But to this entire confidence there was one outstanding exception. Godfrey Pavely never discussed with Katty Winslow his relations with his wife. Laura's attitude to himself caused him, even now, sharp, almost intolerable, humiliation. Only to Mrs. Tropenell did he ever say a word of his resentment and soreness—and that only because she had been the unwilling confidant of both husband and wife during that early time in their married life when the struggle between Godfrey and Laura had been, if almost wordless, at its sharpest and bitterest.
On one occasion, and on one only, when with Katty Winslow, had Pavely broken his guarded silence. He had been talking, in a way which at once fascinated and tantalised Katty, of his growing wealth, and suddenly he had said something as to his having no son to inherit his fortune. "It's odd to think that some day there will come along a man, a stranger to me, who will benefit by everything I now do——" and as she had looked up at him, at a loss for his meaning, he had gone on, slowly, "I mean the man whom Mrs. Tropenell and Laura between them will select for my girl's husband."
Katty, looking at him very straight out of her bright brown eyes, had exclaimed, "You may have a son yet, Godfrey!"

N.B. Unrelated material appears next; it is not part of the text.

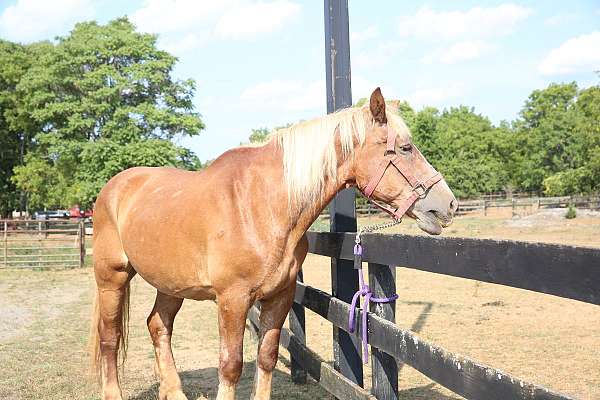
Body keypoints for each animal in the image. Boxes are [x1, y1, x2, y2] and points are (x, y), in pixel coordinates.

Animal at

She had been startled by the look of pain, of rage, and of humiliation that had come into his sulky, obstinate-looking face, as he answered shortly, "I think that's very unlikely."
Had Godfrey Pavely been a more imaginative man, he would probably by now have come to regret, with a deep, voiceless regret, that he had not married Katty instead of Laura—but being the manner of man he was, he had, so far, done nothing of the sort. And yet? And yet, at one time, say fifteen years ago, he had very nearly married Katty. It was a fact which even now he would have denied, but which she never forgot.
In those days Godfrey Pavely had been a priggish, self-important young man of twenty-six, with perhaps not so good an opinion of women as he had now, for a man's opinion of women always alters, one way or another, as he grows older.
Katty, at eighteen, had enjoyed playing on the cautious, judgematical Godfrey's emotions. So well had she succeeded that at one time he could hardly let a day go by without trying to see and to be with her alone. But, though strongly attracted by her instinctive, girlish wiles, he was also, quite unknowingly to her, repelled by those same wiles.
Poor Katty had made herself, in those days that now seemed to both of them so very, very long ago, a little too cheap. Her admirer, to use a good old word, knew that her appeal was to a side of his nature which it behooved him to keep in check, if he was not "to make a fool of himself." And so, just when their little world—kindly, malicious, censorious, as the case might be—was expecting to hear of their engagement, Godfrey Pavely suddenly left Pewsbury to spend a year in a great Paris discount house.
The now staid country banker did not look back with any pride or pleasure to that year in France; he had worked, but he had also ignobly played, spending, rather joylessly, a great deal of money in the process. Then, having secretly sown his wild oats, he had come home and settled down to a further time of banking apprenticeship in London, before taking over the sound family business.
Almost at once, on his return to England, he had made up his mind to marry the beautiful, reserved, the then pathetically young Laura Baynton, who was so constantly with Mrs. Tropenell at Freshley Manor.